Abstract:
The development of frameworks that allow to state grammars for natural languages in a mathematically precise way is a core task of the field of computational linguistics. The same holds for the development of techniques for finding the syntactic structure of a sentence given a grammar, parsing. The focus of this thesis lies on data-driven parsing. In this area, one uses probabilistic grammars that are extracted from manually analyzed sentences coming from a treebank. The probability model can be used for disambiguation, i.e., for finding the best analysis of a sentence.
In the last decades, enormous progress has been achieved in the domain of data-driven parsing.
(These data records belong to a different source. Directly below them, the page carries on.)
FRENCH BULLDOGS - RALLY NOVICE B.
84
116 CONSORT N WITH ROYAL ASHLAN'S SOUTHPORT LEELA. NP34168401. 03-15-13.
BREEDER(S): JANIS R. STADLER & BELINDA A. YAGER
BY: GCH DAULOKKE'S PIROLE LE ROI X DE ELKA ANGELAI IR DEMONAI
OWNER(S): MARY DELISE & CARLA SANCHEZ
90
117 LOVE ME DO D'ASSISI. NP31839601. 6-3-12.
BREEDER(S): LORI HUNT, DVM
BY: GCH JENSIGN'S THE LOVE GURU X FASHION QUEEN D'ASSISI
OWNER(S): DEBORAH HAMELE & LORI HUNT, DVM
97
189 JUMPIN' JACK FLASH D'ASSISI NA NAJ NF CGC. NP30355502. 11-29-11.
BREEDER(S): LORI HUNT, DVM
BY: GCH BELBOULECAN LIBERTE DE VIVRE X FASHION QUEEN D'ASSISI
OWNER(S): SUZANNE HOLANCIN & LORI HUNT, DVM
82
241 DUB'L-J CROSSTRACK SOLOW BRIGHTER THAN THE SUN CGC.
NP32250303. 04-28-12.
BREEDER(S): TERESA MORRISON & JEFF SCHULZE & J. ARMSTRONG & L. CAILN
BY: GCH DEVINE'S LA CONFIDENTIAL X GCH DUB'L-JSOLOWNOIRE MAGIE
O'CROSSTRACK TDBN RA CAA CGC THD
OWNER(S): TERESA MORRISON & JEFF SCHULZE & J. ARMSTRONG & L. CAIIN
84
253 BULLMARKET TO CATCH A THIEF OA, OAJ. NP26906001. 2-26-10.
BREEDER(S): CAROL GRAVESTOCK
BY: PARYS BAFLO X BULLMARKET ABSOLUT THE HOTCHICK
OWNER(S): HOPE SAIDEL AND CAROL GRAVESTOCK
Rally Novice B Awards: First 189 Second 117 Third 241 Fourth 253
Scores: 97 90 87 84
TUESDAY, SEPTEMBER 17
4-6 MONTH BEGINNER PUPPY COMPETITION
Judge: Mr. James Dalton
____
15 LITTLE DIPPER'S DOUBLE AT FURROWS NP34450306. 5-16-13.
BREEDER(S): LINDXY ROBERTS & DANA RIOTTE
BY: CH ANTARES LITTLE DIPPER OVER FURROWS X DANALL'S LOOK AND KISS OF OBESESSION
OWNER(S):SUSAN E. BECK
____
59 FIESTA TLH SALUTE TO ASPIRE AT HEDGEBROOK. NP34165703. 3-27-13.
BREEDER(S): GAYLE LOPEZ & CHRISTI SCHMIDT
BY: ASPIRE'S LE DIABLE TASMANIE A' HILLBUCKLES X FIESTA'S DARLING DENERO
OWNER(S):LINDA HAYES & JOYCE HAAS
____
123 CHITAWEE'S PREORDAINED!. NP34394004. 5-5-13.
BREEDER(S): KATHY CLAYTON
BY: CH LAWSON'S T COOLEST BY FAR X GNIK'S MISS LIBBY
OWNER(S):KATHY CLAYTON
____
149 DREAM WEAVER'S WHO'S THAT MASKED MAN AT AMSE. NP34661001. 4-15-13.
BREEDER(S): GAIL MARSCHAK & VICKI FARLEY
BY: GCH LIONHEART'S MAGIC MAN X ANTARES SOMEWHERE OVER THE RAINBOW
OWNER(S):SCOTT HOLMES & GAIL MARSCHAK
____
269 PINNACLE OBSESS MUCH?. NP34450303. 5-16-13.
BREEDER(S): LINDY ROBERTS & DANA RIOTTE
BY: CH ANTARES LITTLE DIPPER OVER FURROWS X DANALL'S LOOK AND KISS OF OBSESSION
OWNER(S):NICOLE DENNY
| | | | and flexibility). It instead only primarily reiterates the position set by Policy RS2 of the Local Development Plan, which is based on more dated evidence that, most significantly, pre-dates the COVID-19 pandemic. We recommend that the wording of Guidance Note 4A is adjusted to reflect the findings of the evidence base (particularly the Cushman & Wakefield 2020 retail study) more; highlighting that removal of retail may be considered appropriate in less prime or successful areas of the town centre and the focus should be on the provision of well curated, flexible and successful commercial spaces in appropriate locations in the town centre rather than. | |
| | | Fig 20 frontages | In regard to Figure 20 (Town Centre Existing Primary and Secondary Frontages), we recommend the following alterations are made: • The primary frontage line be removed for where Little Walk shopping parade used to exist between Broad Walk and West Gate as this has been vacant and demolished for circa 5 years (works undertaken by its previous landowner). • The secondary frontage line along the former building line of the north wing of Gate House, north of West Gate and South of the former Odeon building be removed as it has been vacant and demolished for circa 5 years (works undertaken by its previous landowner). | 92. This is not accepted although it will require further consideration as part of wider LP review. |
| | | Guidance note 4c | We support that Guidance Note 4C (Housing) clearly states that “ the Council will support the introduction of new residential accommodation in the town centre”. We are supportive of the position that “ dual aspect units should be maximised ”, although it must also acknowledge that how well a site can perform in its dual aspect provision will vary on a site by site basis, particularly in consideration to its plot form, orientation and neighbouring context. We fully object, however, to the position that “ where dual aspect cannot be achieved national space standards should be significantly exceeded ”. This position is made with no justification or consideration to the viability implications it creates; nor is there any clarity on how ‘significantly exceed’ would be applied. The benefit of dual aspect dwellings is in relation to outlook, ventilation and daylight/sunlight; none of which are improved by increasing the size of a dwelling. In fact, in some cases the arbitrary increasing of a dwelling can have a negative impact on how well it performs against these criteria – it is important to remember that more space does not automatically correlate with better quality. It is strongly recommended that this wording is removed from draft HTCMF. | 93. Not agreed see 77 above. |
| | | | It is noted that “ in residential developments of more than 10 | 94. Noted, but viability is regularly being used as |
Many current parsers are nevertheless still limited in an important aspect: They cannot handle discontinuous structures, a phenomenon which occurs especially frequently in languages with a free word order. This is due to the fact that those parsers are based on Probabilistic Context-Free Grammar (PCFG), a framework that cannot model discontinuities.
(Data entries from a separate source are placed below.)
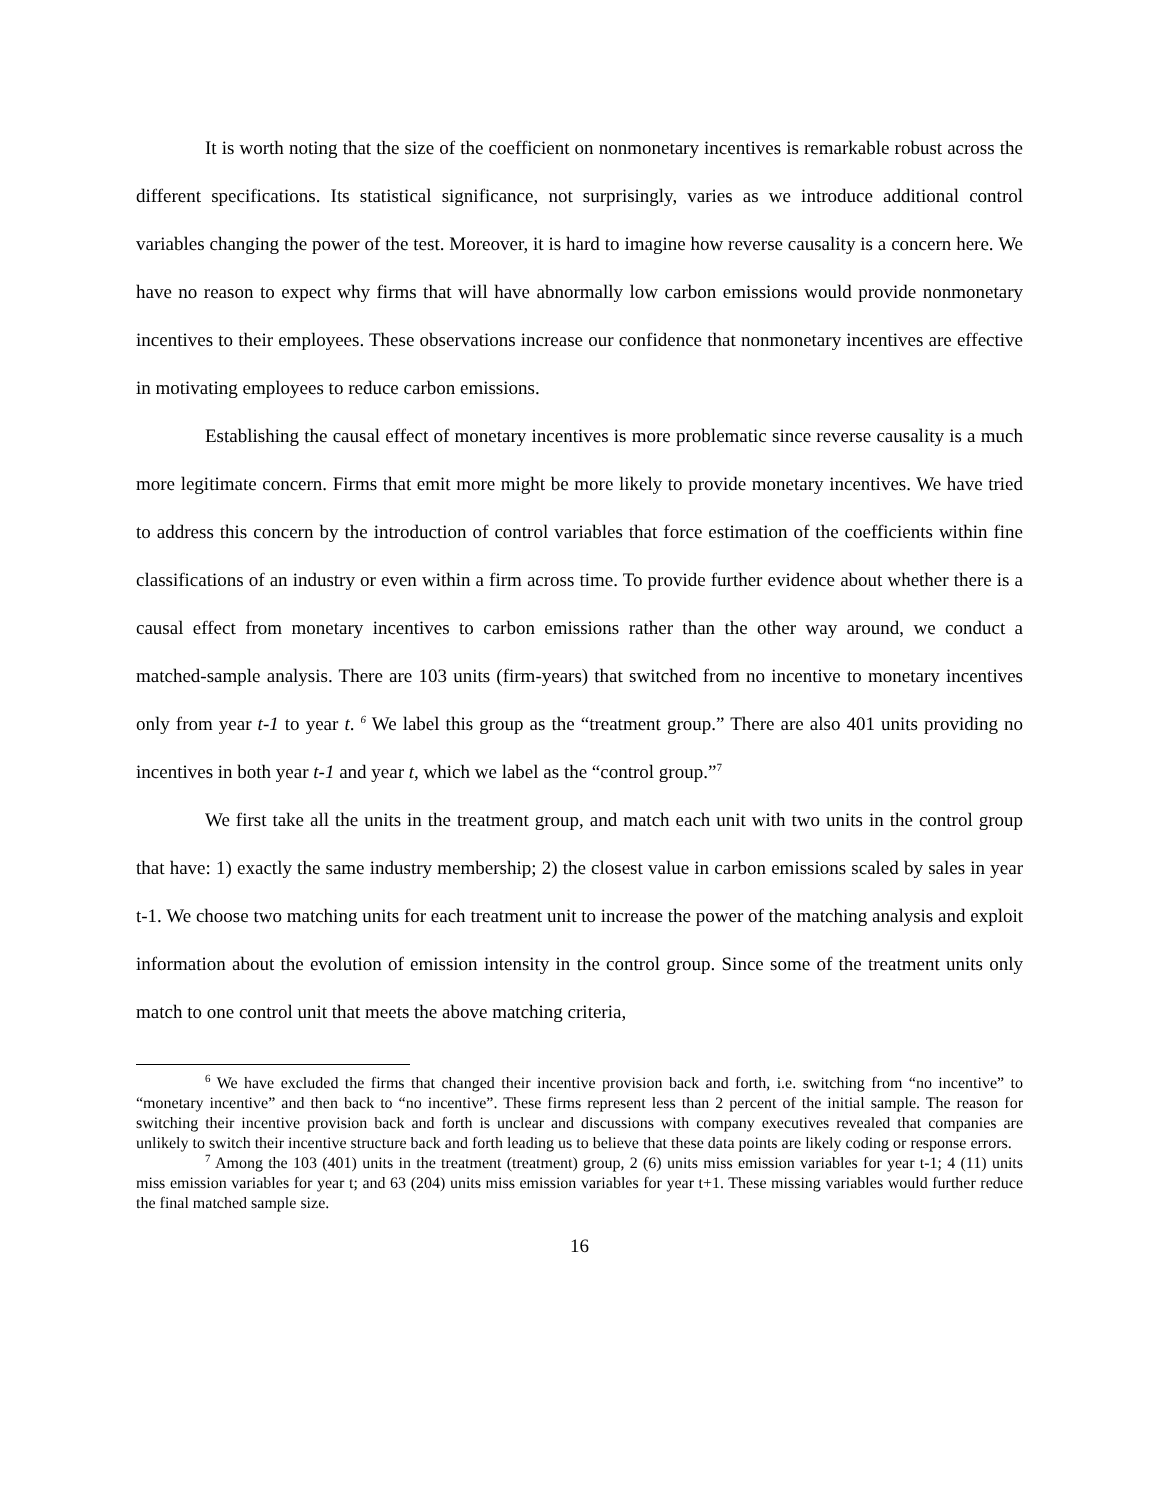It is worth noting that the size of the coefficient on nonmonetary incentives is remarkable robust across the different specifications. Its statistical significance, not surprisingly, varies as we introduce additional control variables changing the power of the test. Moreover, it is hard to imagine how reverse causality is a concern here. We have no reason to expect why firms that will have abnormally low carbon emissions would provide nonmonetary incentives to their employees. These observations increase our confidence that nonmonetary incentives are effective in motivating employees to reduce carbon emissions.
Establishing the causal effect of monetary incentives is more problematic since reverse causality is a much more legitimate concern. Firms that emit more might be more likely to provide monetary incentives. We have tried to address this concern by the introduction of control variables that force estimation of the coefficients within fine classifications of an industry or even within a firm across time. To provide further evidence about whether there is a causal effect from monetary incentives to carbon emissions rather than the other way around, we conduct a matched-sample analysis. There are 103 units (firm-years) that switched from no incentive to monetary incentives only from year t-1 to year t. <sup>6</sup> We label this group as the “treatment group.” There are also 401 units providing no incentives in both year t-1 and year t, which we label as the “control group.”<sup>7</sup>
We first take all the units in the treatment group, and match each unit with two units in the control group that have: 1) exactly the same industry membership; 2) the closest value in carbon emissions scaled by sales in year t-1. We choose two matching units for each treatment unit to increase the power of the matching analysis and exploit information about the evolution of emission intensity in the control group. Since some of the treatment units only match to one control unit that meets the above matching criteria,
<sup>6</sup> We have excluded the firms that changed their incentive provision back and forth, i.e. switching from “no incentive” to “monetary incentive” and then back to “no incentive”. These firms represent less than 2 percent of the initial sample. The reason for switching their incentive provision back and forth is unclear and discussions with company executives revealed that companies are unlikely to switch their incentive structure back and forth leading us to believe that these data points are likely coding or response errors.
<sup>7</sup> Among the 103 (401) units in the treatment (treatment) group, 2 (6) units miss emission variables for year t-1; 4 (11) units miss emission variables for year t; and 63 (204) units miss emission variables for year t+1. These missing variables would further reduce the final matched sample size.
16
In this thesis, I propose the use of Probabilistic Simple Range Concatenation Grammar (PSRCG), a natural extension of PCFG, for data-driven parsing. Thereby, I bring together developments from different areas, namely research on parsing German, on the quantification of discontinuity in treebanks, and on formalisms which can model discontinuous structures. Not only theoretical aspects are treated. For the first time, all techniques for direct data-driven parsing of discontinuities have been implemented and tested in a real-world data-driven parsing setting. The parser output quality and the parsing speed are encouraging and prove the point of this work: An exploration of the landscape of formal grammars beyond Context-Free Grammar with regard to data-driven parsing is worth the effort for data-driven parsing and opens the way for many new developments in the future, both in parsing and beyond.